Cllr Sanders said he feared the new market building would need to offer high rents to make it viable – meaning the small craftsman, bric a brac, independent designers would struggle to survive.
He added: “We already have a massive tourist attraction and we simply do not need more of that.
“We need something very different – and that is simply good business sense to say so.
“If this is just stall after stall after stall of the same things, we all lose out. This is about residents reclaiming Camden Town.”
THE huts and food stalls that have occupied the Hawley Wharf market site since the devastating fire of 2008 have been put there without planning permission – and now Camden Council have told the site owners they will have to go.
Two enforcement notices have been sent to Camden Market Holdings stating the huts must be removed. The documents say the huts ruin the look of a conservation area and are not accessible for people who are disabled.
The Town Hall has also told the company to remove a series of moped-style seats used for diners because they are attached to listed structures without the required permission.
The planning department, however, said they will give the market owners extra time to comply – as they know the site will be razed to the ground if they get planning permission to build a new shopping centre. This will mean the market huts could remain until next year. Haverstock ward Lib Dem councillor Matt Sanders said the Town Hall had acted sloppily by not making sure the owners toed the line and traded within the law. “If a home owner steps out of line and does something they do not have planning permission for, the council clamp down on them very quickly,” he said. “Here they have just dithered and this enforcement is long overdue. They need to follow this with tough action. They have sent a letter to the developers but what we want is action, not letters going backwards and forwards.”
Cllr Sanders said that Camden Market Holdings, who manage the site, had seriously undermined public trust in their actions as they gear up to submit a massive new planning application that will radically alter the face of Camden Town. He said: “They have shot themselves in the foot. They are trying to engage with residents about their new scheme but they have been flouting planning laws and that means people simply do not trust them.”
Despite repeated attempts by telephone and email to garner a response from Camden Market Holdings, project director Mark Alper and the firm’s PR consultants did not offer a comment.

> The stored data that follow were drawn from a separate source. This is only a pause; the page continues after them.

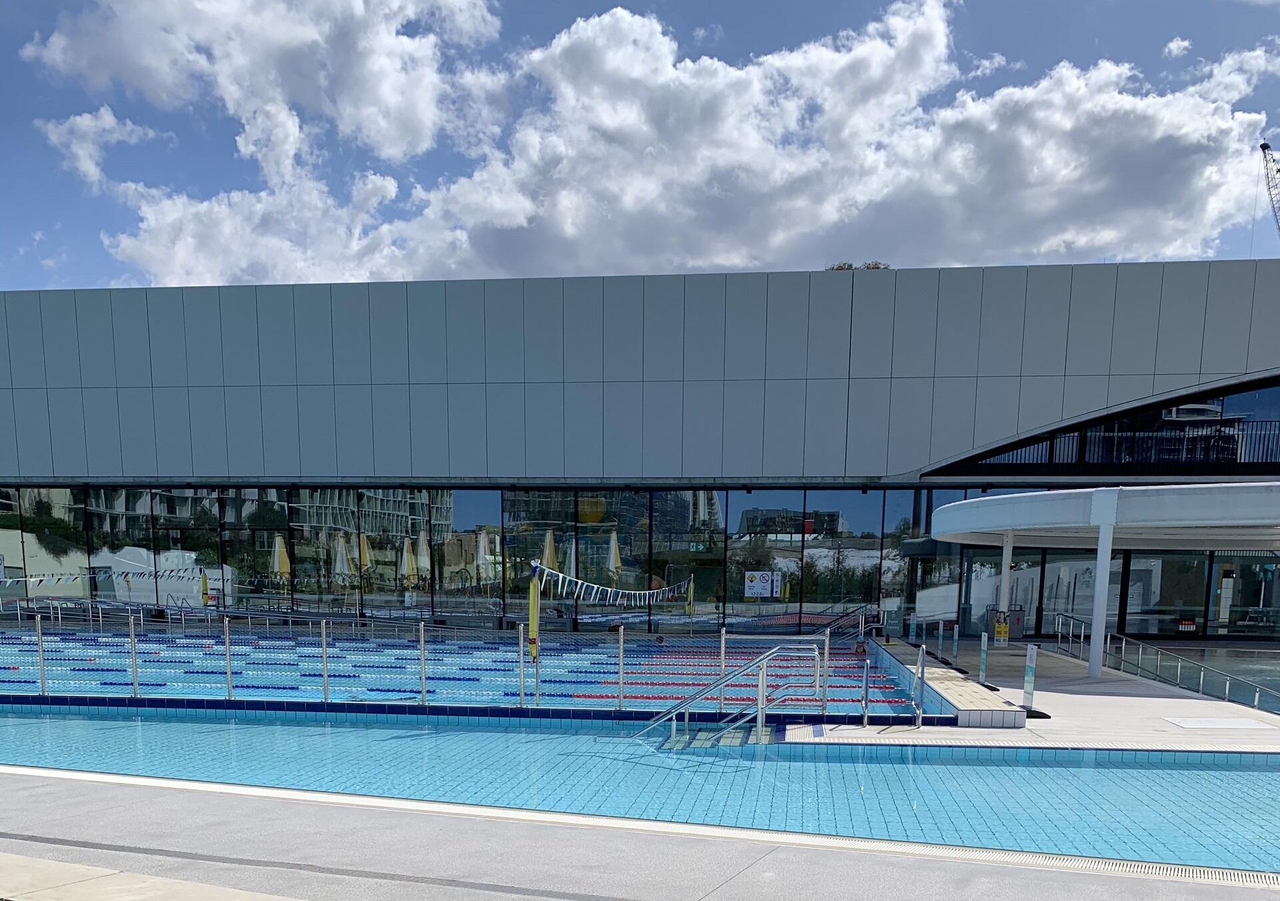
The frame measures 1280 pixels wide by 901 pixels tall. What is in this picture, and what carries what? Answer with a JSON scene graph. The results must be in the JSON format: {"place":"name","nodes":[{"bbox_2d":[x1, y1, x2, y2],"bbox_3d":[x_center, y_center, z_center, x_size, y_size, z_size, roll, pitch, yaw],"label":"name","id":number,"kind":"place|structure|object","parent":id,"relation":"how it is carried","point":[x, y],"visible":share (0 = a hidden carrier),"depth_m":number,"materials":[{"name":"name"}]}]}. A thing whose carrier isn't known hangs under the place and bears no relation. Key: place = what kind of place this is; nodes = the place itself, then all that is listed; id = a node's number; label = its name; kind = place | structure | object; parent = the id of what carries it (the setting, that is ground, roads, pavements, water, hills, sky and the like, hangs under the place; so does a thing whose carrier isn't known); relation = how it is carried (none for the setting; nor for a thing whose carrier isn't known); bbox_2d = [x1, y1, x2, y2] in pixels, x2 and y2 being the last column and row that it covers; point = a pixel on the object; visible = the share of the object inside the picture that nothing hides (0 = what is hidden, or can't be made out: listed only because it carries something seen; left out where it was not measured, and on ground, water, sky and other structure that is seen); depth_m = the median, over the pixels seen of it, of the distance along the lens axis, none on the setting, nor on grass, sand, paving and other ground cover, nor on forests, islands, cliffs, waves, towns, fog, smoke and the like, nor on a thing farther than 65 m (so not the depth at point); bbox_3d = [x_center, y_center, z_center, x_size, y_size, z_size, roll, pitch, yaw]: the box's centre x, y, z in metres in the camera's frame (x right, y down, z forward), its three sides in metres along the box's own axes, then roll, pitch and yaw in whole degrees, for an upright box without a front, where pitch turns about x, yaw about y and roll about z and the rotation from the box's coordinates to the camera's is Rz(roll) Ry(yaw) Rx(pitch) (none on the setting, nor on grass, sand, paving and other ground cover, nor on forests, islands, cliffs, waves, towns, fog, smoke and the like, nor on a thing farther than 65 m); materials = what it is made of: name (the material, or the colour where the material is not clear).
{"place":"outdoors","nodes":[
{"label":"outdoors","id":0,"kind":"place"},
{"bbox_2d":[41,106,169,189],"label":"cloud","id":1,"kind":"structure","parent":0,"point":[89,122],"materials":[{"name":"white"}]},
{"bbox_2d":[0,850,297,900],"label":"pavement","id":2,"kind":"structure","parent":0,"point":[47,863],"materials":[{"name":"stone"}]},
{"bbox_2d":[0,624,938,714],"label":"swimming pool","id":3,"kind":"structure","parent":0,"point":[637,647],"materials":[{"name":"blue liquid"}]},
{"bbox_2d":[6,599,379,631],"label":"pool handrail","id":4,"kind":"object","parent":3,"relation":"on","point":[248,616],"visible":0.79,"depth_m":30.78,"materials":[{"name":"metal"}]},
{"bbox_2d":[1,615,909,714],"bbox_3d":[-4.783,-0.663,14.654,16.806,1.370,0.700,1,7,8],"label":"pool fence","id":5,"kind":"object","parent":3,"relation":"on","point":[621,644],"visible":0.81,"depth_m":14.42,"materials":[{"name":"metal"}]},
{"bbox_2d":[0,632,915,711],"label":"lane ropes","id":6,"kind":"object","parent":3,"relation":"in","point":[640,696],"visible":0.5,"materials":[{"name":"plastic"}]},
{"bbox_2d":[528,560,541,700],"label":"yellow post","id":7,"kind":"object","parent":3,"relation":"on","point":[534,626],"visible":0.92,"depth_m":13.87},
{"bbox_2d":[534,564,691,606],"bbox_3d":[-0.105,-2.634,20.943,0.236,0.847,10.792,3,8,17],"label":"bunting","id":8,"kind":"object","parent":7,"relation":"hanging from","point":[593,593],"visible":0.95,"depth_m":18.79,"materials":[{"name":"white fabric"}]},
{"bbox_2d":[0,0,1279,290],"label":"sky","id":9,"kind":"structure","parent":0,"point":[1183,47],"materials":[{"name":"blue"}]},
{"bbox_2d":[0,260,1279,642],"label":"building","id":10,"kind":"structure","parent":0,"point":[498,284],"materials":[{"name":"grey metal"}]},
{"bbox_2d":[0,566,199,586],"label":"bunting","id":11,"kind":"object","parent":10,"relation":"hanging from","point":[9,580],"visible":0.97,"depth_m":31.45},
{"bbox_2d":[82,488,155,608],"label":"window","id":12,"kind":"structure","parent":10,"relation":"in","point":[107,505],"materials":[{"name":"glass"}]},
{"bbox_2d":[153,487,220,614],"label":"window","id":13,"kind":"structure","parent":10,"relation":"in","point":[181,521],"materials":[{"name":"glass"}]},
{"bbox_2d":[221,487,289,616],"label":"window","id":14,"kind":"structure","parent":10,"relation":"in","point":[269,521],"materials":[{"name":"glass"}]},
{"bbox_2d":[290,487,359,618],"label":"window","id":15,"kind":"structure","parent":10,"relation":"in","point":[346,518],"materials":[{"name":"glass"}]},
{"bbox_2d":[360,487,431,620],"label":"window","id":16,"kind":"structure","parent":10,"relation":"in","point":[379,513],"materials":[{"name":"glass"}]},
{"bbox_2d":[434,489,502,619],"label":"window","id":17,"kind":"structure","parent":10,"relation":"in","point":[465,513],"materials":[{"name":"glass"}]},
{"bbox_2d":[6,484,970,630],"bbox_3d":[-6.574,-4.922,31.701,32.453,4.418,0.917,1,7,8],"label":"glass facade","id":18,"kind":"structure","parent":10,"relation":"in","point":[441,493],"depth_m":31.16,"materials":[{"name":"glass"}]},
{"bbox_2d":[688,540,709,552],"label":"exit sign","id":19,"kind":"object","parent":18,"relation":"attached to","point":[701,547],"visible":0.88,"depth_m":31.17,"materials":[{"name":"green"}]},
{"bbox_2d":[743,570,781,598],"bbox_3d":[3.812,-3.849,30.210,1.346,0.879,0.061,1,7,8],"label":"sign","id":20,"kind":"object","parent":18,"relation":"attached to","point":[755,590],"visible":0.98,"depth_m":30.20,"materials":[{"name":"white"}]},
{"bbox_2d":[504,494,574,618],"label":"window","id":21,"kind":"structure","parent":10,"relation":"in","point":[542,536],"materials":[{"name":"glass"}]},
{"bbox_2d":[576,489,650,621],"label":"window","id":22,"kind":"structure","parent":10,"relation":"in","point":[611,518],"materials":[{"name":"glass"}]},
{"bbox_2d":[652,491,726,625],"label":"window","id":23,"kind":"structure","parent":10,"relation":"in","point":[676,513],"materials":[{"name":"glass"}]},
{"bbox_2d":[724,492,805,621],"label":"window","id":24,"kind":"structure","parent":10,"relation":"in","point":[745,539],"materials":[{"name":"glass"}]},
{"bbox_2d":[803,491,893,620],"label":"window","id":25,"kind":"structure","parent":10,"relation":"in","point":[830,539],"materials":[{"name":"glass"}]},
{"bbox_2d":[826,260,889,271],"bbox_3d":[7.483,-14.712,33.613,2.350,1.328,2.064,7,10,43],"label":"rooftop plant","id":26,"kind":"object","parent":10,"relation":"on","point":[848,266],"visible":0.19,"depth_m":33.32,"materials":[{"name":"green plant"}]},
{"bbox_2d":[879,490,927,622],"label":"window","id":27,"kind":"structure","parent":10,"relation":"in","point":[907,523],"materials":[{"name":"glass"}]},
{"bbox_2d":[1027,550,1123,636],"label":"glass door","id":28,"kind":"structure","parent":10,"relation":"in","point":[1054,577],"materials":[{"name":"glass"}]},
{"bbox_2d":[930,372,1279,474],"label":"window","id":29,"kind":"structure","parent":10,"relation":"in","point":[1240,410],"depth_m":27.84,"materials":[{"name":"glass"}]},
{"bbox_2d":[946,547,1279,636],"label":"glass entrance","id":30,"kind":"structure","parent":10,"relation":"in","point":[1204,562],"materials":[{"name":"glass"}]},
{"bbox_2d":[969,420,1279,469],"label":"balcony railing","id":31,"kind":"object","parent":10,"relation":"attached to","point":[1217,431],"visible":0.51,"depth_m":28.84,"materials":[{"name":"black metal"}]},
{"bbox_2d":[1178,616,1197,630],"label":"red sign","id":32,"kind":"object","parent":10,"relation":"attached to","point":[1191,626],"visible":0.89,"depth_m":28.64,"materials":[{"name":"red"}]},
{"bbox_2d":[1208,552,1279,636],"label":"glass door","id":33,"kind":"structure","parent":10,"relation":"in","point":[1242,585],"depth_m":29.42,"materials":[{"name":"glass"}]},
{"bbox_2d":[0,768,1279,900],"label":"concrete pavement","id":34,"kind":"structure","parent":0,"point":[828,871],"materials":[{"name":"grey concrete"}]},
{"bbox_2d":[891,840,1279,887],"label":"drain grate","id":35,"kind":"object","parent":34,"relation":"in","point":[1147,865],"visible":0.6,"depth_m":6.22,"materials":[{"name":"plastic"}]},
{"bbox_2d":[2,704,1279,875],"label":"swimming pool","id":36,"kind":"structure","parent":0,"point":[1235,773],"materials":[{"name":"liquid"}]},
{"bbox_2d":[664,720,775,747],"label":"pool steps","id":37,"kind":"structure","parent":36,"relation":"in","point":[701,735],"depth_m":12.35,"materials":[{"name":"grey tile"}]},
{"bbox_2d":[632,641,831,742],"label":"handrail","id":38,"kind":"object","parent":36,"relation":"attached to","point":[719,683],"visible":0.97,"depth_m":12.42,"materials":[{"name":"silver metal"}]},
{"bbox_2d":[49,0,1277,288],"label":"cloud","id":39,"kind":"structure","parent":0,"point":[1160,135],"materials":[{"name":"white"}]},
{"bbox_2d":[784,639,1279,752],"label":"pool deck","id":40,"kind":"structure","parent":0,"point":[1062,719],"materials":[{"name":"grey tile"}]},
{"bbox_2d":[686,573,695,618],"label":"pole","id":41,"kind":"object","parent":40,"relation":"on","point":[691,611],"visible":0.87,"depth_m":29.05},
{"bbox_2d":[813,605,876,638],"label":"handrail","id":42,"kind":"object","parent":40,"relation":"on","point":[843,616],"visible":0.74,"depth_m":27.15,"materials":[{"name":"silver metal"}]},
{"bbox_2d":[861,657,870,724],"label":"pool handrail","id":43,"kind":"object","parent":40,"relation":"on","point":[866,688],"visible":0.98,"depth_m":12.51,"materials":[{"name":"metal"}]},
{"bbox_2d":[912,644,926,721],"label":"pool handrail","id":44,"kind":"object","parent":40,"relation":"on","point":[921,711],"visible":0.98,"depth_m":12.61,"materials":[{"name":"metal"}]},
{"bbox_2d":[872,642,1027,727],"bbox_3d":[4.725,-0.284,15.919,1.242,0.552,8.012,1,7,8],"label":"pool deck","id":45,"kind":"structure","parent":40,"relation":"on","point":[977,688],"depth_m":13.88,"materials":[{"name":"beige tile"}]},
{"bbox_2d":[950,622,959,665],"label":"post","id":46,"kind":"object","parent":40,"relation":"on","point":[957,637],"visible":0.99,"depth_m":19.38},
{"bbox_2d":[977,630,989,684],"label":"sign","id":47,"kind":"object","parent":40,"relation":"on","point":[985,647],"visible":0.99,"depth_m":16.13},
{"bbox_2d":[992,613,1010,645],"bbox_3d":[8.959,-1.913,24.179,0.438,0.848,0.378,1,7,8],"label":"yellow sign","id":48,"kind":"object","parent":40,"relation":"on","point":[1003,629],"visible":0.98,"depth_m":24.09,"materials":[{"name":"yellow"}]},
{"bbox_2d":[997,529,1014,628],"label":"support column","id":49,"kind":"structure","parent":40,"relation":"on","point":[1005,577],"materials":[{"name":"white metal"}]},
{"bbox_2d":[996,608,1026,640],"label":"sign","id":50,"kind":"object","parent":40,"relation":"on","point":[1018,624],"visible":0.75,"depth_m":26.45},
{"bbox_2d":[1020,642,1039,714],"bbox_3d":[5.155,-0.404,12.879,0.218,0.906,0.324,1,7,8],"label":"sign","id":51,"kind":"object","parent":40,"relation":"on","point":[1026,688],"visible":0.99,"depth_m":12.86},
{"bbox_2d":[1086,498,1116,677],"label":"support column","id":52,"kind":"structure","parent":40,"relation":"on","point":[1095,619],"depth_m":17.26,"materials":[{"name":"white metal"}]},
{"bbox_2d":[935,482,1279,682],"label":"canopy","id":53,"kind":"object","parent":40,"relation":"on","point":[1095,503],"visible":0.98,"depth_m":18.57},
{"bbox_2d":[1054,613,1279,714],"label":"handrail","id":54,"kind":"object","parent":40,"relation":"on","point":[1258,693],"visible":0.94,"depth_m":19.14,"materials":[{"name":"silver metal"}]},
{"bbox_2d":[1164,715,1275,729],"bbox_3d":[7.322,0.184,12.346,1.167,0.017,1.065,1,7,8],"label":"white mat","id":55,"kind":"object","parent":40,"relation":"in","point":[1235,724],"visible":0.97,"depth_m":12.28,"materials":[{"name":"white"}]},
{"bbox_2d":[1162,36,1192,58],"label":"cloud","id":56,"kind":"structure","parent":0,"point":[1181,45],"materials":[{"name":"white"}]},
{"bbox_2d":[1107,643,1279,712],"label":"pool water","id":57,"kind":"structure","parent":0,"point":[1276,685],"materials":[{"name":"liquid"}]},
{"bbox_2d":[1258,141,1279,237],"label":"crane","id":58,"kind":"object","parent":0,"point":[1263,147],"visible":0.67,"materials":[{"name":"metal"}]}
]}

A council spokesman said: “By serving this enforcement notice, the owners are fully aware that the council will not tolerate this situation indefinitely and in particular the stalls will not gain immunity from enforcement action.”
They added that market stalls in the Haven Street area must be removed within six months, that the moped bike seats must go within two months, and that the owners had two years to remove other stalls in the main section of the site.